(276c) Award Submission: Impact of Surface Chemistry on Lipid Nanoparticle Transfection and Targeted Delivery

Lipid nanoparticles (LNPs) are potent delivery vehicles for multiple nucleic acid cargos, including messenger RNA (mRNA) and plasmid DNA. These systems have been used clinically for liver-targeted delivery of nucleic acid therapeutics, and their high transfection efficacy makes them valuable for treating diseases beyond the liver, such as sickle cell disease and extrahepatic cancers. However, targeted intravenous LNP delivery to extrahepatic spaces is challenged by multiple physiological parameters. NP surfaces adsorb negatively charged serum proteins, which induce aggregation and activate rapid sequestration by immune cells [1]. In particular, LNPs adsorb apolipoprotein E (ApoE), which enhances accumulation in the liver by binding to hepatocytic low-density lipoprotein (LDL) receptors [2]. Moreover, efficient gene delivery must mitigate off-target LNP uptake by more populous cell types. LNP surfaces for targeted extrahepatic gene delivery can therefore benefit from surface modifications.

The objective of this work is to investigate the transfection efficacy of a library of LNPs at varying lipid molar compositions, layered with surface polyanions using layer-by-layer electrostatic deposition [3]. Negative surface polyelectrolytes can not only minimize off-target uptake, but also facilitate covalent attachment of moieties to improve endocytosis and intracellular trafficking [4]. Rationally chosen polyelectrolyte chemistries can also impact nanoparticle biodistribution when delivered intravenously, which is advantageous for extrahepatic delivery.

Circulating LNPs are currently stabilized in physiological conditions by the presence of surface polyethylene-glycol (PEG) conjugated lipids. However, PEGylated nanocarriers may induce immune responses and reduce the efficacy of subsequent nanocarrier dosages [5]. Therefore, electrostatically adsorbed polyelectrolytes that confer stability advantages while minimizing immunogenicity may provide a viable alternative to PEGylation.

Methods

We encapsulated either GFP-expressing mRNA or plasmid DNA in LNPs, then deposited carboxylated surface polyanions composed of either saccharides (hyaluronic acid, HA), polypeptides (poly-L-aspartate, PLD; poly-L-glutamate, PLE) or acrylic groups (polyacrylic acid, PAA). Transfection efficacy of unlayered and layered LNPs was assayed in vitro in EL4 lymphoma cells, RAW 264.7 macrophages, and HEK293T epithelial cells via flow cytometry. Layered LNP intracellular trafficking patterns were assayed via confocal microscopy studies. LNP biodistribution, transfection, and circulation times were further assessed in vivo in naïve C57BL/6 mice.

Results and Discussion

Relative to unlayered cationic LNPs, LNPs layered with polyanions exhibited diameter increases of 5 to 10 nanometers and complete surface charge reversal (Fig. 1A-D, F). Encapsulation efficiency of both mRNA and pDNA remained consistent between unlayered and layered LNPs (Fig. 1E). In vitro studies in a diverse range of immune and epithelial cell lines demonstrated correlations between lipid molar compositions and LNP transfection. Layered LNPs retained transfection capacity, transfecting at comparable or higher rates to unlayered LNPs. Furthermore, the outer polyanion of layered LNPs modulated uptake and transfection in a cell-dependent manner; HA, for example, upregulated transfection in RAW macrophages but downregulated transfection in EL4 lymphoma cells. Tested in vivo, PLE and HA layers further improved LNP hepatic and splenic transfection; HA-layered LNPs demonstrated splenic specificity (Fig. 2A-B). Surface deposition of polyanions further stabilized non-PEGylated LNPs in salt and serum conditions, while preserving transfection in vivo.

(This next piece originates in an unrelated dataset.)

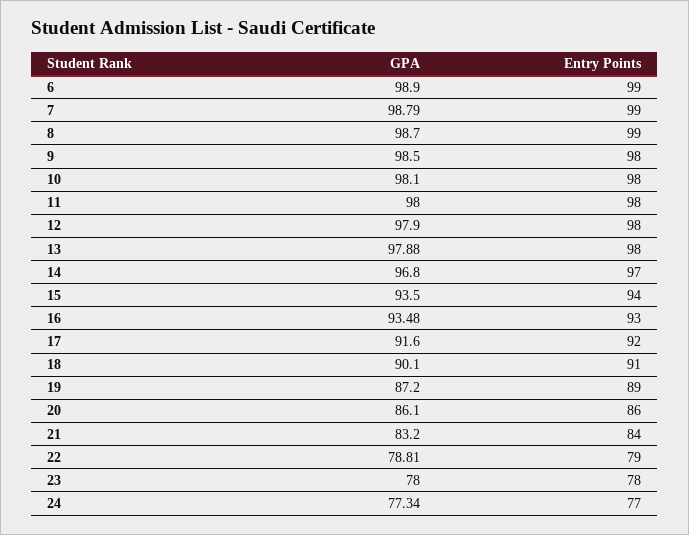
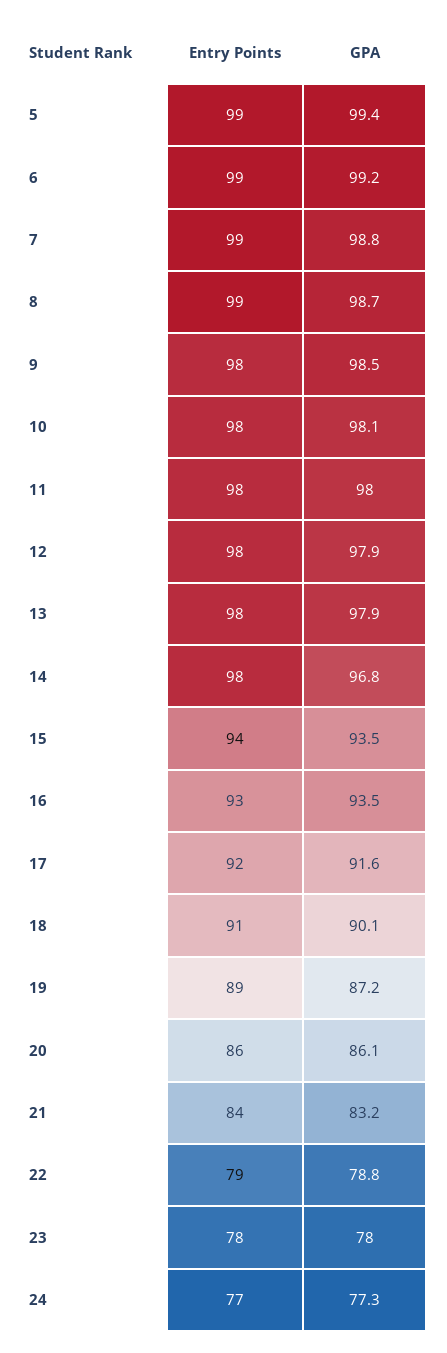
GPA, 6: 98.9 -> 99.2
Entry Points, 14: 97 -> 98
Entry Points, 5: none -> 99
GPA, 5: none -> 99.4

These findings suggest that LNP surface chemistry can be modulated to improve targeting and uptake, to aid in the transfection of extrahepatic tissues.

Acknowledgements: Funding was provided by the Bill and Melinda Gates Foundation and the National Science Foundation.

References

[1] Kumar et al. Chemical Reviews 121, 11527-11652 (2021).
[2] Samaridou et al. Advanced Drug Delivery Reviews 154-155, 37-63 (2020).
[3] Nabar et al. Proceedings of the National Academy of Sciences 121(11), (2024).
[4] Correa et al. ACS Nano 14(2), 2224-2237 (2020).
[5] Ju et al. ACS Nano 16(8), 11769-11780 (2022).